Window seat is the product of a restless mind. All images were shot on commercial flights usually over the US. To this day flight still amazes me. Look! I want to shout, we are flying! We are 6 miles in the air flying at 600 mph! Our grandparents knew a world before flight. And every one is staring at their books and magazines. I must look like a child when I’m flying. Like it’s my first time; always staring out of the window, craning my neck, shooting pictures. And the vantage is unceasingly fascinating, gorgeous, abstract, ever–changing. You can see how the glaciers and time have sculpted the granite. How man has bent the landscape to his will. We have become so blasé about flight but I still find it a fantastic thrill. Now, airports? that’s another matter entirely… great places to watch and shoot photos, but such a drag to navigate through.

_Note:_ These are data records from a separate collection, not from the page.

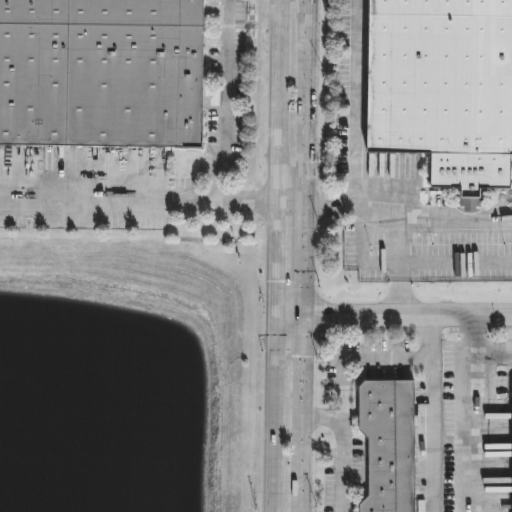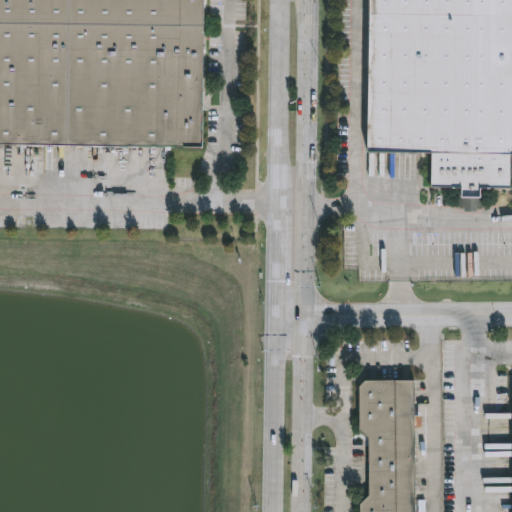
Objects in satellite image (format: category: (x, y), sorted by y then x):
building: (102, 72)
building: (104, 73)
building: (444, 88)
building: (445, 88)
road: (274, 103)
road: (357, 103)
road: (229, 104)
road: (303, 157)
road: (136, 204)
road: (288, 207)
road: (396, 222)
road: (456, 223)
road: (272, 261)
road: (286, 316)
road: (407, 316)
road: (490, 355)
road: (271, 414)
road: (302, 414)
road: (469, 414)
building: (390, 444)
building: (390, 445)
road: (369, 512)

Any understanding of the relationship between man and his environment has come simply through living in the world and paying attention to the issues. In my lifetime man has, for the first time, been able to view earth from space. A profound moment in human history. We came to realize how fragile and special our environment is. This in turn gave birth to the modern environmental movement. Yet it’s evident today that man is actively at war with his own environment. The problems are too complex and many to address here, and I don’t have any answers but all evidence seems to point to the environment slowly being degraded to the tipping point. It’s slow but steady and greed and myopia seem to rule the day.
In paintings we often see the existence of diptych or even polyptych. How were you inspired in exploring this philosophy through photography?
The diptych is not something I’ve explored until recently and was a direct result of experimentation with image sequencing for my commercial work. By studying more closely the relationship of single images to those around it, I began to see my work in a new light. This was the genesis of the Man vs Nature series.
In polyptych of life how do you see your artistic journey unfolding so far?
What I know about myself is that I’m a late bloomer and any success has only come through perseverance and hard work. I’ve been shooting for several decades and have gone through several career changes and I feel my best work is yet to come. I’m an inveterate image maker and will always push myself to keep shooting, looking, experimenting and learning. To help myself along this path, my new mantra has become ‘trust yourself’. This I am learning to do.
Martin Klimek enjoys…
Simply nothing is more delicious and sublime than a piece of fresh, ripe, fruit. Preferably straight from the tree; an orange, peach, plum. Heaven! No one does it better than Mother Nature.
As for films, I like watching Herzog, Terence Davies, Keislowski. Decalogue, made for Polish TV remains a high water mark for me. Fanny and Alexander as well.
I share a home in the San Francisco Bay Area with my wife and cats. Nothing clears my head better than a hike in the hills above our home.